Preliminary ethical guidelines for research involving extraction of public tweets for network visualisation.
It seems an open question whether reasonable ethical boundaries ought to prohibit this research altogether, based as it is in collection of data without explicit consent.
One way to frame this question is by considering whether tweets ought to be regarded as published material (I didn’t seek consent to analyse dozens of fictional texts for PhD research, or to use published academic writing) or something more akin to private conversation. Social media posts could be taken as lying somewhere between these two.
The issue of consent and risk to those whose content is incorporated into network visualisations subsequently made public is not the sole ethical consideration for the project, but is the most substantial. .
1. constraints on data collection
collection of tweets only on the basis of what’s returned in searches for terms or sets of terms, using twitter’s public search syntax (that is, tweets collected are the same that would be listed by typing terms into the search box on a twitter app or web page.

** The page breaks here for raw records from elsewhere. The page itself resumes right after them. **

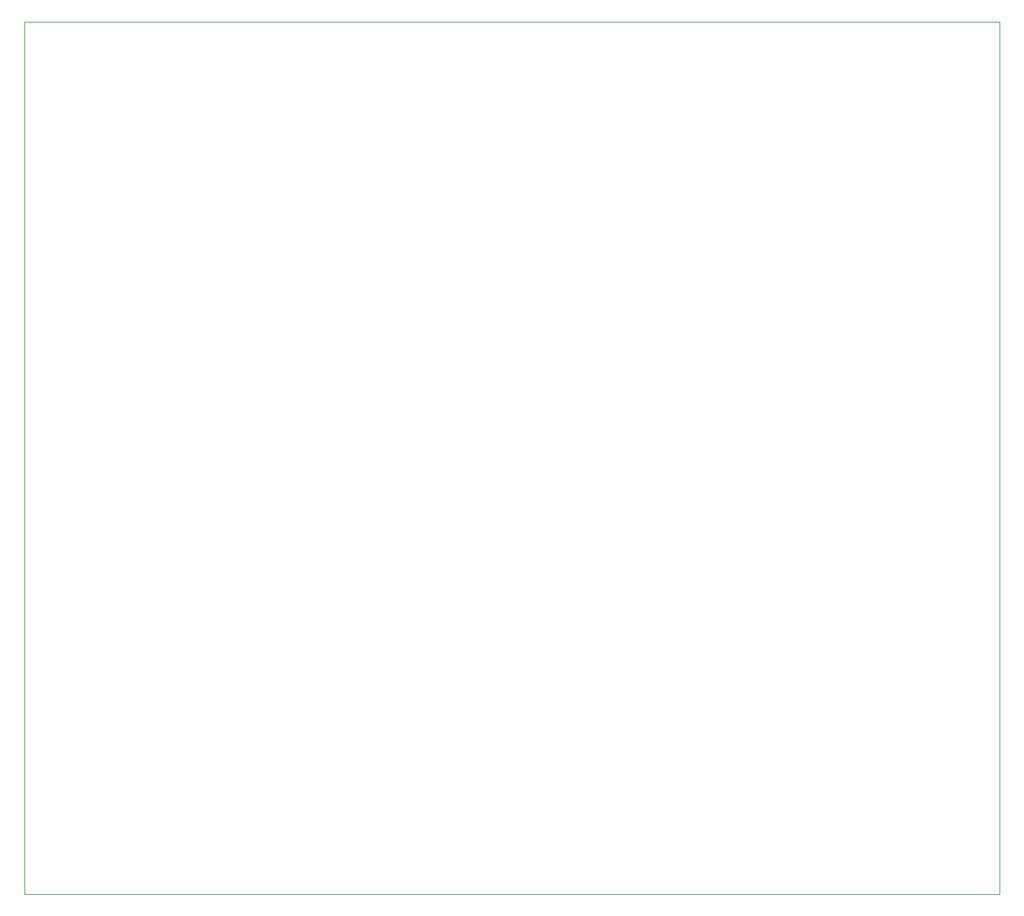
<source format=gbr>
%TF.GenerationSoftware,KiCad,Pcbnew,9.0.0*%
%TF.CreationDate,2025-03-30T19:27:41+05:30*%
%TF.ProjectId,Water_level_controller,57617465-725f-46c6-9576-656c5f636f6e,rev?*%
%TF.SameCoordinates,Original*%
%TF.FileFunction,Profile,NP*%
%FSLAX46Y46*%
G04 Gerber Fmt 4.6, Leading zero omitted, Abs format (unit mm)*
G04 Created by KiCad (PCBNEW 9.0.0) date 2025-03-30 19:27:41*
%MOMM*%
%LPD*%
G01*
G04 APERTURE LIST*
%TA.AperFunction,Profile*%
%ADD10C,0.050000*%
%TD*%
G04 APERTURE END LIST*
D10*
X74250000Y-31000000D02*
X202500000Y-31000000D01*
X202500000Y-145750000D01*
X74250000Y-145750000D01*
X74250000Y-31000000D01*
M02*

</source>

No bulk scraping tweets by user account, extracting follower lists, or favourites, etc.)
2. constraints on data retention
retention of the minimum amount of data, based on the principle that data related to posts should be retained, accounts to a lesser extent, but data directly related to users will not be – no geographical or geo-location data, screen names collected but names not. If an account-holder makes their account private, or closes their account, that act would also cut links (at least overt links) to the data set.
3. security and integrity of data
raw and processed data retained and backed up on matched, encrypted drives or volumes.
4. apprehension of risk in context
consideration case by case (in selecting topics and devising search terms) of potential risk for agents posting content, however unlikely, taking account of power relations within and beyond the network mapped. Consult if ill-equipped to judge. Possible responses to risk include:
not collecting data
not publishing representations of the data
excluding labels with screen-names or text on nodes, making accounts more anonymous.
5. misrepresentation, overstatement, understatement
all care taken to avoid any manipulation of the data that might lead to distorted perception of argument from representations of data or analysis of it.
as an adjunct to the previous condition, an undertaking to be transparent and garrulous enough about sample and method to give a fair sense of what’s being represented in visualisations.